Either way, for many major newspapers, its existence is a case of swings and roundabouts. Fake news may draw attention readership from a newspaper – and especially if it’s content is ‘dry’ and ‘boring’ compared to highly sensationalised fake content – but shall offer mastheads the chance to draw a clear line the sand.
For those papers that have long looked for a reason to champion subscription models, they’ve now a new headline. By paying for a subscription the selling point is you’ll get access to a reputable newspaper with professonalism, accuracy, and certainity surrounding the content.

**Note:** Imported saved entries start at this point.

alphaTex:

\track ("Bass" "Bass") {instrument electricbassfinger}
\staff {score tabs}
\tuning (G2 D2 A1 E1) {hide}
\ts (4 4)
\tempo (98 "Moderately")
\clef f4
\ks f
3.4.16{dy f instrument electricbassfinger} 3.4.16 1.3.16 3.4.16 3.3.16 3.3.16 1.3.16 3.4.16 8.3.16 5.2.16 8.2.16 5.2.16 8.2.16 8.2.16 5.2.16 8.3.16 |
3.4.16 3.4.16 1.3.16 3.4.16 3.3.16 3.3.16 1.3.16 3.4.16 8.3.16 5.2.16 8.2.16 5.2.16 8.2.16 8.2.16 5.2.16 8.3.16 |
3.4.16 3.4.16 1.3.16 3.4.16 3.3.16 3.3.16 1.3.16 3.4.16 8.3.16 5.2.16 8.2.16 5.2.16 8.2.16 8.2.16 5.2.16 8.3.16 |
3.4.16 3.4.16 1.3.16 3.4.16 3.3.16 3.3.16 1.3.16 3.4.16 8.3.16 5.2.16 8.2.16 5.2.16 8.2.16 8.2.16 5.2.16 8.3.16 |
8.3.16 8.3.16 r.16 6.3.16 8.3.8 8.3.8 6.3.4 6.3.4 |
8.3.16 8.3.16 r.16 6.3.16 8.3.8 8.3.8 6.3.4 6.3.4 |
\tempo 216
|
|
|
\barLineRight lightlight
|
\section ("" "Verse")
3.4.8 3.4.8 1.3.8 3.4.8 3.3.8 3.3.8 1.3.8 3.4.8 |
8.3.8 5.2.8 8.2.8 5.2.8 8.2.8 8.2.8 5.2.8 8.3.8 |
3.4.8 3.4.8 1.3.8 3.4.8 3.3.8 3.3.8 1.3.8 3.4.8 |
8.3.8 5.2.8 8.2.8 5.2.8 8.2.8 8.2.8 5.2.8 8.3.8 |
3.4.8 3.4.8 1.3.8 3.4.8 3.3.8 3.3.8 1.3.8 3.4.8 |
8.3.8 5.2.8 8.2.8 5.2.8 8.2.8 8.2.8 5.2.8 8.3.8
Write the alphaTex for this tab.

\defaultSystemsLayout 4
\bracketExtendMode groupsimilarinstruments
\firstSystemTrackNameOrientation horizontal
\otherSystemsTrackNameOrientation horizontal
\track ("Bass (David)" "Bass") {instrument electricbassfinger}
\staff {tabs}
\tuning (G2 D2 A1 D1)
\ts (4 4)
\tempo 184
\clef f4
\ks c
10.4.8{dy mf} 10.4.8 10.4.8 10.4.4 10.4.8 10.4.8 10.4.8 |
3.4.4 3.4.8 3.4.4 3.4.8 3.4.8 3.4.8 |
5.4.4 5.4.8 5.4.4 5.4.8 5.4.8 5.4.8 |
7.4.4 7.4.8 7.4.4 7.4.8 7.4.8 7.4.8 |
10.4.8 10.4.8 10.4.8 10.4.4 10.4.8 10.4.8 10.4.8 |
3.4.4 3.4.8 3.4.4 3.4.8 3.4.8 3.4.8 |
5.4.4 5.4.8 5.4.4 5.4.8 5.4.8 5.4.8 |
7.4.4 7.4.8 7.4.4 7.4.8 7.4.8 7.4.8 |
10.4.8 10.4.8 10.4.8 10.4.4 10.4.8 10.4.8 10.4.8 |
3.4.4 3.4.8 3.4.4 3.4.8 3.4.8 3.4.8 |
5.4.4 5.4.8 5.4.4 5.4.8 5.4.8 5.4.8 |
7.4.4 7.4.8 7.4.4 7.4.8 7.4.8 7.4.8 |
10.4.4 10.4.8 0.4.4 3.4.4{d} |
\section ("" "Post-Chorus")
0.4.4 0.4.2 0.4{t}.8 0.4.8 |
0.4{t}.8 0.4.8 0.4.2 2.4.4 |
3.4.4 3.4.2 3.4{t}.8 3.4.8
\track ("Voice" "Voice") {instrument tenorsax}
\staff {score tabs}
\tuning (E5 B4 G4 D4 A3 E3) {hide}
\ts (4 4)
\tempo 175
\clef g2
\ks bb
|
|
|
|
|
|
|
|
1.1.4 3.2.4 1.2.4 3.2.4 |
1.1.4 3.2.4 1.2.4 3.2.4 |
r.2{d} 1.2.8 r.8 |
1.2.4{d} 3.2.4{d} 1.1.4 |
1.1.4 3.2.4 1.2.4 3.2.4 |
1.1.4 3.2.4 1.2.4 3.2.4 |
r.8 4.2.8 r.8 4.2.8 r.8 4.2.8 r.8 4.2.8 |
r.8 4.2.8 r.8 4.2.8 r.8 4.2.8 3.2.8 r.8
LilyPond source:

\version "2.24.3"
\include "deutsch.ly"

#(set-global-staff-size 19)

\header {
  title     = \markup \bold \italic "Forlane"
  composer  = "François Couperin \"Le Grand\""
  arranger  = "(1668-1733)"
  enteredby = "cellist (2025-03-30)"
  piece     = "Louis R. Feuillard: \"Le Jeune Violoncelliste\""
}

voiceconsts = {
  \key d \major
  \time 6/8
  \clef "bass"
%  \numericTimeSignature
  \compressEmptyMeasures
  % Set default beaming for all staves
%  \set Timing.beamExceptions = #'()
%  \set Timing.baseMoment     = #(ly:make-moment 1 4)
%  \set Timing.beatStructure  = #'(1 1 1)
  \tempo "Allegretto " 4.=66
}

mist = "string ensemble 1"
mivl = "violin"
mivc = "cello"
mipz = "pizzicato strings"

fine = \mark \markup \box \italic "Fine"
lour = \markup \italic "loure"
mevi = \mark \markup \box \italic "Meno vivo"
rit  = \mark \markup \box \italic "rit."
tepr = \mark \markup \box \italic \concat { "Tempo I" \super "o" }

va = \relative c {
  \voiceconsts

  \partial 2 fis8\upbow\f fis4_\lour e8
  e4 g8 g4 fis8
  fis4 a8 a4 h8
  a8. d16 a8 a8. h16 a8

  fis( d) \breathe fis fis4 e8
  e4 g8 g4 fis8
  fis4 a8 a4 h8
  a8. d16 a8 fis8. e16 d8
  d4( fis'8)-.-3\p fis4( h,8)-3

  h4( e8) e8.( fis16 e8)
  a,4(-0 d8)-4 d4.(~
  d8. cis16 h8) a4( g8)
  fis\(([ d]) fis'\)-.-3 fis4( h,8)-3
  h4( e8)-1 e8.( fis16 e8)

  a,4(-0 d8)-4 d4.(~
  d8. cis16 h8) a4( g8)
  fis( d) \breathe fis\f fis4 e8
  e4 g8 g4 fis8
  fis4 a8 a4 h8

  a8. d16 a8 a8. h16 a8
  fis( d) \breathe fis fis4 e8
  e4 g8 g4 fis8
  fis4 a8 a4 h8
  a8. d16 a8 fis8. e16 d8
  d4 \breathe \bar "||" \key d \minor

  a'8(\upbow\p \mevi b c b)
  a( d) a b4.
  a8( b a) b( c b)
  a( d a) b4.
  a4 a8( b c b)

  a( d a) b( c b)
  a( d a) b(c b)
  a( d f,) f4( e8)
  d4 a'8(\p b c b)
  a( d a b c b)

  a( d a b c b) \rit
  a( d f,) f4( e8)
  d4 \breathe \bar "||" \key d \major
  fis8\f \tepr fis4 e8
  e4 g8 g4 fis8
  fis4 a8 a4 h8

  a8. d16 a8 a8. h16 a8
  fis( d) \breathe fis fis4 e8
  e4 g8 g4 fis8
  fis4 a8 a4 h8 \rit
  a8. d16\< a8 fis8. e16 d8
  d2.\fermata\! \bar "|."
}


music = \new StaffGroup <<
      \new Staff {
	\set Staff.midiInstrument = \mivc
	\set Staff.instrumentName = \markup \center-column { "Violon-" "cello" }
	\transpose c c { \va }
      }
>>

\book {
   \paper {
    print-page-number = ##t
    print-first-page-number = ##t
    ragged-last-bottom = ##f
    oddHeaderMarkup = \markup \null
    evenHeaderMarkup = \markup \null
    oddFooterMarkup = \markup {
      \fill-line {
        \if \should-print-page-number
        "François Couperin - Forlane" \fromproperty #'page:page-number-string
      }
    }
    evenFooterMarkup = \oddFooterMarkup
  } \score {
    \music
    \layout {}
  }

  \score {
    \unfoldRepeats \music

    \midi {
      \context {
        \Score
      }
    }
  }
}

Previously, these values may not have seemed so imperative. While few readers would decry them outright, the foundational involvement of blogs like the Drudge Report breaking the President Clinton/Lewinsky scandal all the way back in the 1990’s, the rise of the Wikileaks era – and a perceived divide between mainstream media and ‘the rest’ of society – have all contributed to many consumers turning just as quickly to a comedy show or gossip site for their news as an old flagship paper.
Never have these values been so important until the marketplace was overrun by the fake news phenomenon. Just as a rocket ship needs an enormous surge to lift off, so may traditional media outlets find this new challenger for consumers is the fire they need for subscriptions to take off.
They just also need to make clear the value of their mission as they do so.